*** Data Section Begins ***

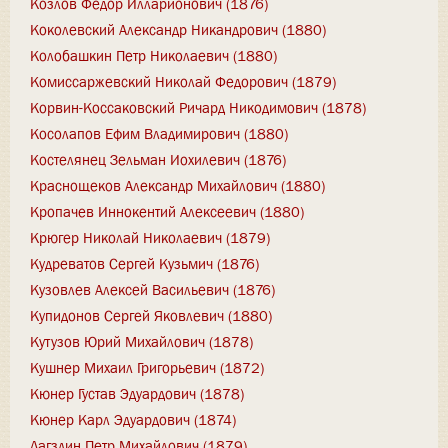
Козлов Федор Илларионович (1876)
Коколевский Александр Никандрович (1880)
Колобашкин Петр Николаевич (1880)
Комиссаржевский Николай Федорович (1879)
Корвин-Коссаковский Ричард Никодимович (1878)
Косолапов Ефим Владимирович (1880)
Костелянец Зельман Иохилевич (1876)
Краснощеков Александр Михайлович (1880)
Кропачев Иннокентий Алексеевич (1880)
Крюгер Николай Николаевич (1879)
Кудреватов Сергей Кузьмич (1876)
Кузовлев Алексей Васильевич (1876)
Купидонов Сергей Яковлевич (1880)
Кутузов Юрий Михайлович (1878)
Кушнер Михаил Григорьевич (1872)
Кюнер Густав Эдуардович (1878)
Кюнер Карл Эдуардович (1874)
Лагздин Петр Михайлович (1879)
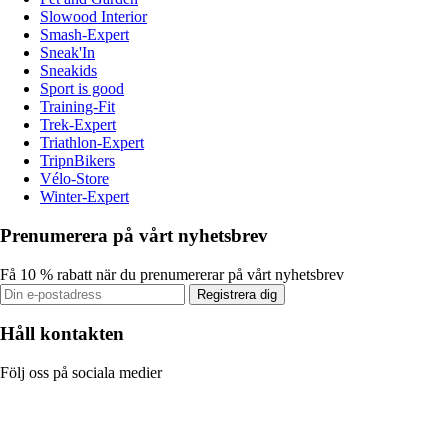
Slowood Interior
Smash-Expert
Sneak'In
Sneakids
Sport is good
Training-Fit
Trek-Expert
Triathlon-Expert
TripnBikers
Vélo-Store
Winter-Expert
Prenumerera på vårt nyhetsbrev
Få 10 % rabatt när du prenumererar på vårt nyhetsbrev
Registrera dig
Håll kontakten
Följ oss på sociala medier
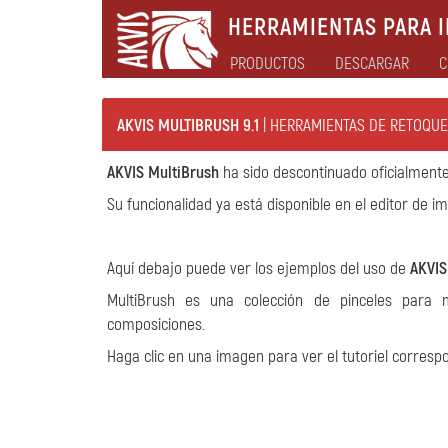
HERRAMIENTAS PARA I
PRODUCTOS
DESCARGAR
C
AKVIS MULTIBRUSH 9.1
| HERRAMIENTAS DE RETOQUE
AKVIS MultiBrush
ha sido descontinuado oficialmente
Su funcionalidad ya está disponible en el editor de 
Aquí debajo puede ver los ejemplos del uso de
AKVIS
MultiBrush es una colección de pinceles para m
composiciones.
Haga clic en una imagen para ver el tutoriel corresp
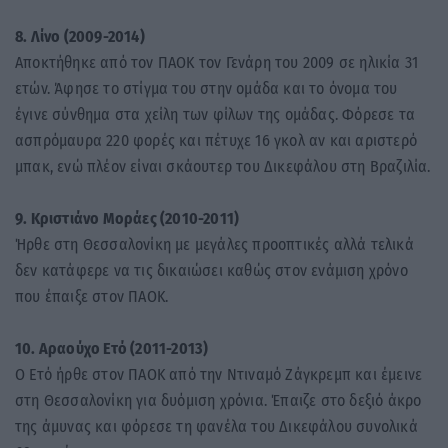
8. Λίνο (2009-2014)
Αποκτήθηκε από τον ΠΑΟΚ τον Γενάρη του 2009 σε ηλικία 31
ετών. Άφησε το στίγμα του στην ομάδα και το όνομα του
έγινε σύνθημα στα χείλη των φίλων της ομάδας. Φόρεσε τα
ασπρόμαυρα 220 φορές και πέτυχε 16 γκολ αν και αριστερό
μπακ, ενώ πλέον είναι σκάουτερ του Δικεφάλου στη Βραζιλία.
9. Κριστιάνο Μοράες (2010-2011)
Ήρθε στη Θεσσαλονίκη με μεγάλες προοπτικές αλλά τελικά
δεν κατάφερε να τις δικαιώσει καθώς στον ενάμιση χρόνο
που έπαιξε στον ΠΑΟΚ.
10. Αραούχο Ετό (2011-2013)
Ο Ετό ήρθε στον ΠΑΟΚ από την Ντιναμό Ζάγκρεμπ και έμεινε
στη Θεσσαλονίκη για δυόμιση χρόνια. Έπαιζε στο δεξιό άκρο
της άμυνας και φόρεσε τη φανέλα του Δικεφάλου συνολικά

*** Data Section Ends ***

● **Task instructions**
Repeat the material exactly. Any picture in it should be dropped.

● **Your solution**
Козлов Федор Илларионович (1876)
Коколевский Александр Никандрович (1880)
Колобашкин Петр Николаевич (1880)
Комиссаржевский Николай Федорович (1879)
Корвин-Коссаковский Ричард Никодимович (1878)
Косолапов Ефим Владимирович (1880)
Костелянец Зельман Иохилевич (1876)
Краснощеков Александр Михайлович (1880)
Кропачев Иннокентий Алексеевич (1880)
Крюгер Николай Николаевич (1879)
Кудреватов Сергей Кузьмич (1876)
Кузовлев Алексей Васильевич (1876)
Купидонов Сергей Яковлевич (1880)
Кутузов Юрий Михайлович (1878)
Кушнер Михаил Григорьевич (1872)
Кюнер Густав Эдуардович (1878)
Кюнер Карл Эдуардович (1874)
Лагздин Петр Михайлович (1879)
Slowood Interior
Smash-Expert
Sneak'In
Sneakids
Sport is good
Training-Fit
Trek-Expert
Triathlon-Expert
TripnBikers
Vélo-Store
Winter-Expert
Prenumerera på vårt nyhetsbrev
Få 10 % rabatt när du prenumererar på vårt nyhetsbrev
Registrera dig
Håll kontakten
Följ oss på sociala medier
HERRAMIENTAS PARA I
PRODUCTOS
DESCARGAR
C
AKVIS MULTIBRUSH 9.1
| HERRAMIENTAS DE RETOQUE
AKVIS MultiBrush
ha sido descontinuado oficialmente
Su funcionalidad ya está disponible en el editor de 
Aquí debajo puede ver los ejemplos del uso de
AKVIS
MultiBrush es una colección de pinceles para m
composiciones.
Haga clic en una imagen para ver el tutoriel corresp
8. Λίνο (2009-2014)
Αποκτήθηκε από τον ΠΑΟΚ τον Γενάρη του 2009 σε ηλικία 31
ετών. Άφησε το στίγμα του στην ομάδα και το όνομα του
έγινε σύνθημα στα χείλη των φίλων της ομάδας. Φόρεσε τα
ασπρόμαυρα 220 φορές και πέτυχε 16 γκολ αν και αριστερό
μπακ, ενώ πλέον είναι σκάουτερ του Δικεφάλου στη Βραζιλία.
9. Κριστιάνο Μοράες (2010-2011)
Ήρθε στη Θεσσαλονίκη με μεγάλες προοπτικές αλλά τελικά
δεν κατάφερε να τις δικαιώσει καθώς στον ενάμιση χρόνο
που έπαιξε στον ΠΑΟΚ.
10. Αραούχο Ετό (2011-2013)
Ο Ετό ήρθε στον ΠΑΟΚ από την Ντιναμό Ζάγκρεμπ και έμεινε
στη Θεσσαλονίκη για δυόμιση χρόνια. Έπαιζε στο δεξιό άκρο
της άμυνας και φόρεσε τη φανέλα του Δικεφάλου συνολικά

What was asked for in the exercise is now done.